Des disparités selon les secteurs et les statuts
Côté statut juridique, les EURL affichent une rémunération totale médiane de 22 791 euros, contre 20 164 euros pour les SASU. Une différence de 13%, alors que les SASU représentent 50% des clients Dougs contre seulement 15% pour les EURL.
De la même façon, l'analyse sectorielle révèle des écarts considérables. Le secteur informatique domine largement avec une rémunération médiane de 40 132 euros, soit 86% de plus que la médiane globale. Selon les auteurs, « ce secteur cumule les avantages : forte valeur ajoutée, marges élevées, peu d'investissements matériels, clients BtoB qui paient bien, et maîtrise de l'optimisation fiscale ».
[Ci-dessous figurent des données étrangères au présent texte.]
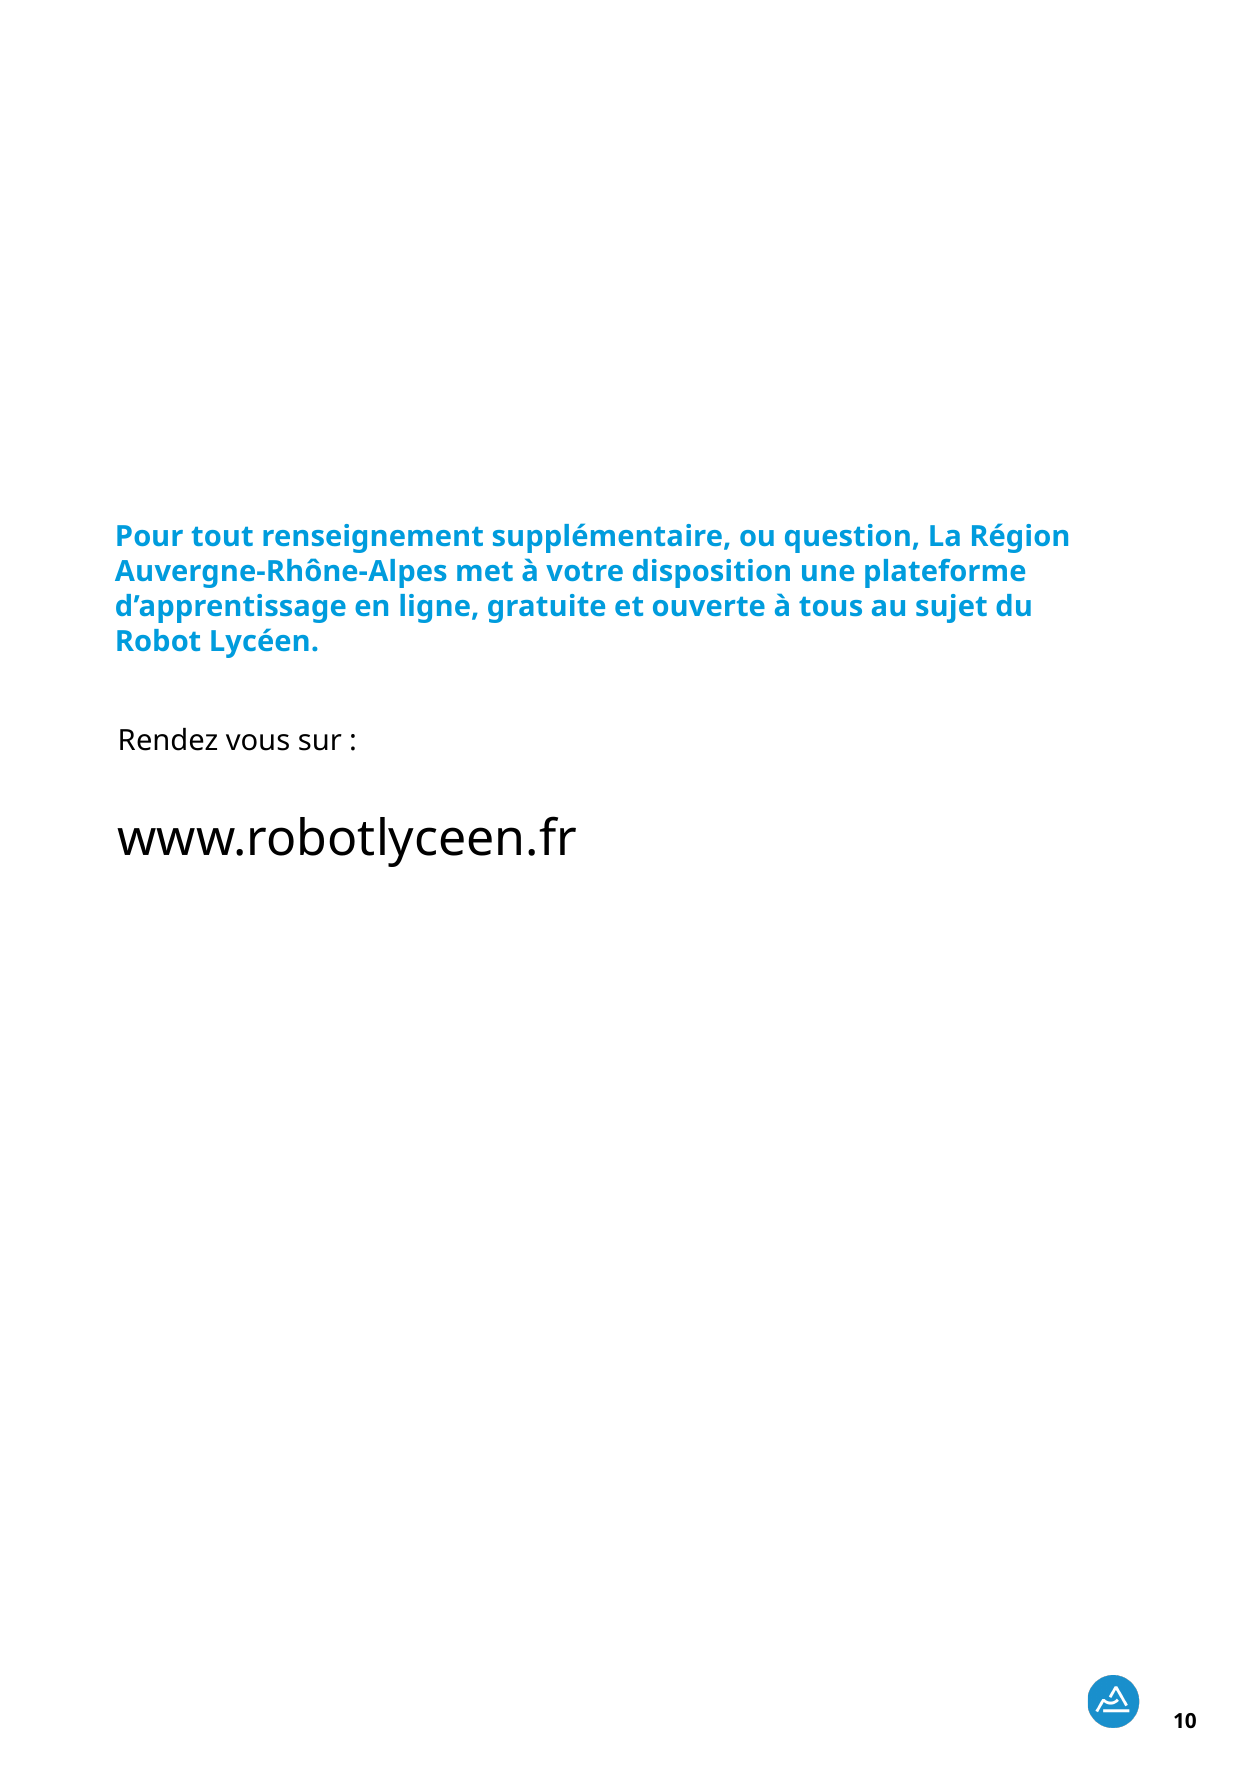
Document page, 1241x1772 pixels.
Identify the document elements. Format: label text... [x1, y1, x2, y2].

text_box 10 [1144, 1670, 1212, 1748]
text_box Pour tout renseignement supplémentaire, ou question, La Région Auvergne-Rhône-Alpes met à votre disposition une plateforme d’apprentissage en ligne, gratuite et ouverte à tous au sujet du Robot Lycéen. [100, 501, 1128, 659]
text_box Rendez vous sur : www.robotlyceen.fr [102, 700, 1147, 1125]
picture [1087, 1675, 1147, 1728]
Le conseil en gestion (25 510 euros) et l'architecture-ingénierie (24 069 euros) complètent le podium.
À l'inverse, le commerce de détail, l'artisanat traditionnel et le BTP affichent des médianes inférieures à 15 000 euros, pénalisés par des investissements lourds et des marges faibles.
La rémunération double en cinq ans
L'évolution temporelle apporte une note d'espoir. De 0 à 2 ans d'existence, le salaire médian plafonne à 11 754 euros (980 euros mensuels), soit 55% de moins que le salaire médian français. Entre 2 et 5 ans, il bondit à 24 690 euros (2 058 euros par mois), ne restant que 6,5% sous la médiane nationale. Au-delà de 5 ans, il se stabilise à 23 991 euros.
« Créer son entreprise, c'est accepter un sacrifice financier les premières années pour construire quelque chose de solide sur le long terme », commente Patrick Maurice. Ainsi, le baromètre indique que la progression globale atteint +104% entre le lancement et la cinquième année.
La rémunération différée, clé de la stratégie patrimoniale
Au-delà de la rémunération immédiate, l'étude explore la rémunération différée : retraite, plus-values, revenus via holdings et SCI. « Il existe un deuxième niveau de rémunération, moins visible mais tout aussi crucial : c'est ce qui se construit sur 10, 20 ou 30 ans », souligne Patrick Maurice.
Les holdings actives affichent une rémunération moyenne de 23 731 euros par an, loin du cliché de l'optimisation agressive. 25% des holdings possèdent une filiale SCI, avec une rémunération moyenne de 29 737 euros, soit 13% de plus que le salaire médian français. Ces structures permettent de lisser les revenus, protéger le patrimoine et préparer la transmission.
Des mesures fiscales qui inquiètent
Le baromètre évalue également l'impact potentiel des réformes fiscales en discussion. Une hausse de la flat tax de 30% à 33% coûterait 870 euros par an à un entrepreneur se versant 29 000 euros de dividendes. À 36%, la perte atteindrait 1 740 euros annuels.
Plus grave encore, selon l'étude, la suppression de l'exonération mère-fille entre sociétés pourrait amputer de 30% le pouvoir d'achat des dirigeants de holdings, avec une perte de 10 500 euros par an sur un schéma type. Des mesures présentées comme visant les « grandes fortunes » mais qui toucheraient de plein fouet les petites structures.
Un outil au service des entrepreneurs
Le baromètre Dougs 2025 dessine le portrait d’un entrepreneuriat résilient, mais fragile, où la réussite dépend autant de la ténacité que de l’accompagnement. « Avec cette première étude, nous voulons mettre à disposition du grand public un outil qui permet d'avoir une vue réaliste de ce que sont les petites entreprises en France », conclut Patrick Maurice, « on ne fait pas un business plan sur des projections fantasmées. Cet outil leur permettra de prendre les bonnes décisions dès le départ ».
Pour les aspirants entrepreneurs, le message est clair : se lancer, c’est accepter de gagner moins au début, mais avec une stratégie adaptée, les efforts finissent par payer. Et pour les pouvoirs publics, un rappel : les TPE/PME sont le cœur battant de l’économie réelle.